Фрагмент документа
====

Книга Русская революция. Временное правительство. Воспоминания, страница 21. Автор книги Владимир Набоков

Разделитель для чтения книг в онлайн библиотеке

Онлайн книга «Русская революция. Временное правительство. Воспоминания»

Cтраница 21

К числу мало знакомых мне членов Временного правительства принадлежал, наконец, и А. М. Коновалов — министр торговли и промышленности. Я в первый раз с ним встретился в Таврическом дворце, в первые же дни революции, и наблюдал его в течение тех двух месяцев, что я состоял в должности управляющего делами Временного правительства. Затем я его совсем потерял из виду и встретился с ним вторично уже при Временном правительстве последней формации, в котором он был заместителем председателя.

Вот человек, о котором я, с точки зрения личной оценки, не мог бы сказать ни одного слова в сколько-нибудь отрицательном смысле. И на посту министра торговли, и позднее, когда — к своему несчастью — он счел долгом патриотизма согласиться на настояния Керенского и вступил вновь в кабинет, — притом в очень ответственной и очень тягостной роли заместителя Керенского, — он неизменно был мучеником, он глубоко страдал. Я думаю, он ни минуты не верил в возможность благополучного выхода из положения. Как министр промышленности, он ближе и яснее видел катастрофический ход нашей хозяйственной разрухи.

====

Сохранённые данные
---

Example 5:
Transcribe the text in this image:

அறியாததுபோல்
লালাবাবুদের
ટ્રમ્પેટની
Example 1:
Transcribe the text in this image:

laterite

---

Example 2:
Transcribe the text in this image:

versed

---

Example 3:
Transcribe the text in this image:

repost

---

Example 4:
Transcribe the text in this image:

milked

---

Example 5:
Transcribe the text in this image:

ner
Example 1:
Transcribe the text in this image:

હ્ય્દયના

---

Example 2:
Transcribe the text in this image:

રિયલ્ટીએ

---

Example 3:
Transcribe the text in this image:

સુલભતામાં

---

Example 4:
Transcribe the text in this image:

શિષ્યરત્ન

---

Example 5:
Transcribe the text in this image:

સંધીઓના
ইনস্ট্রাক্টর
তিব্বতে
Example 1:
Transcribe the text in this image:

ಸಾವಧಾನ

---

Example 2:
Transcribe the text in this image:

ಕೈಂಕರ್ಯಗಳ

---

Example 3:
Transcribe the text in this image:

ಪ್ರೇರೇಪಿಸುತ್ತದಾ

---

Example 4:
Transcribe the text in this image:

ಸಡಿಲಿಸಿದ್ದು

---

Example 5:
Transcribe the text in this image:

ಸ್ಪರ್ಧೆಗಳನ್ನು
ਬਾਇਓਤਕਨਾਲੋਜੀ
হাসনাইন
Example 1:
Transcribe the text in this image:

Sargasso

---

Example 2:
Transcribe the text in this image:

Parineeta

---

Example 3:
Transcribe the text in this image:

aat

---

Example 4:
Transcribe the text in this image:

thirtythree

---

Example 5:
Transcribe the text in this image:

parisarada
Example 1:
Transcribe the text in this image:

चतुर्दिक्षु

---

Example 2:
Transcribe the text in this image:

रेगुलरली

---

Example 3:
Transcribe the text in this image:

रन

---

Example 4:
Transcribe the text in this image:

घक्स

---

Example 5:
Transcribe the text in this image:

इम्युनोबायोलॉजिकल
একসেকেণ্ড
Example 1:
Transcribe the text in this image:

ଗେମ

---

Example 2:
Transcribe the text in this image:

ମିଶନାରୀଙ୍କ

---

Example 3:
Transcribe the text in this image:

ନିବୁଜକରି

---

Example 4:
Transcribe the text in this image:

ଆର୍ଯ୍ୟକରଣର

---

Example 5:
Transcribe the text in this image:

====

Перепишите без изменений фрагмент воспоминаний о Коновалове от слов «К числу мало» до слов «был заместителем председателя.» включительно.

Полный ответ
К числу мало знакомых мне членов Временного правительства принадлежал, наконец, и А. М. Коновалов — министр торговли и промышленности. Я в первый раз с ним встретился в Таврическом дворце, в первые же дни революции, и наблюдал его в течение тех двух месяцев, что я состоял в должности управляющего делами Временного правительства. Затем я его совсем потерял из виду и встретился с ним вторично уже при Временном правительстве последней формации, в котором он был заместителем председателя.